He began with a meticulous study of old Arab settlements, including the ancient citadel of Aleppo in Syria and the mud-brick apartment towers of Shibam in Yemen, which date from the 16th century. “The point,” he said in an interview in New York, “was to go back and understand the fundamentals,” how these communities had been made livable in a region where the air can feel as hot as 150 degrees.Among the findings his office made was that settlements were often built on high ground, not only for defensive reasons but also to take advantage of the stronger winds. Some also used tall, hollow “wind towers” to funnel air down to street level. And the narrowness of the streets — which were almost always at an angle to the sun’s east-west trajectory, to maximize shade — accelerated airflow through the city.
With the help of environmental consultants, Mr. Foster’s team estimated that by combining such approaches, they could make Masdar feel as much as 70 degrees cooler. In so doing, they could more than halve the amount of electricity needed to run the city. Of the power that is used, 90 percent is expected to be solar, and the rest generated by incinerating waste (which produces far less carbon than piling it up in dumps). The city itself will be treated as a kind of continuing experiment, with researchers and engineers regularly analyzing its performance, fine-tuning as they go along.
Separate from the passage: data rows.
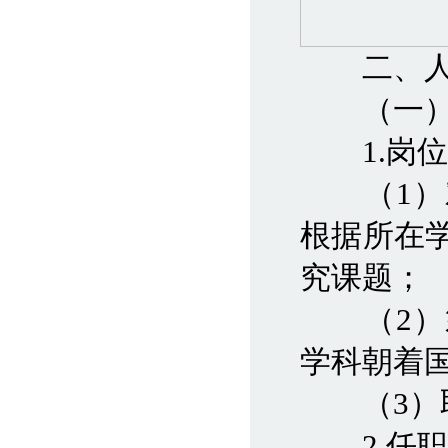
二、人选
（一）
1.岗位
（1）对
根据所在
究课题；
（2）筹
学科朝着
（3）取
2.任职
But Mr. Foster’s most radical move was the way he dealt with one of the most vexing urban design challenges of the past century: what to do with the car. Not only did he close Masdar entirely to combustion-engine vehicles, he buried their replacement — his network of electric cars — underneath the city. Then, to further reinforce the purity of his vision, he located almost all of the heavy-duty service functions — a 54-acre photovoltaic field and incineration and water treatment plants — outside the city.
It’s only as people arrive at their destination that they will become aware of the degree to which everything has been engineered for high-function, low-consumption performance. The station’s elevators have been tucked discreetly out of sight to encourage use of a concrete staircase that corkscrews to the surface. And on reaching the streets — which were pretty breezy the day I visited — the only way to get around is on foot. (This is not only a matter of sustainability; Mr. Foster’s on-site partner, Austin Relton, told me that obesity has become a significant health issue in this part of the Arab world, largely because almost everyone drives to avoid the heat.)
The buildings that have gone up so far come in two contrasting styles. Laboratories devoted to developing new forms of sustainable energy and affiliated with the Massachusetts Institute of Technology are housed in big concrete structures that are clad in pillowlike panels of ethylene-tetrafluoroethylene, a super-strong translucent plastic that has become fashionable in contemporary architecture circles for its sleek look and durability. Inside, big open floor slabs are designed for maximum flexibility.
The residential buildings, which for now will mostly house professors, students and their families, use a more traditional architectural vocabulary.
What Masdar really represents, in fact, is the crystallization of another global phenomenon: the growing division of the world into refined, high-end enclaves and vast formless ghettos where issues like sustainability have little immediate relevance.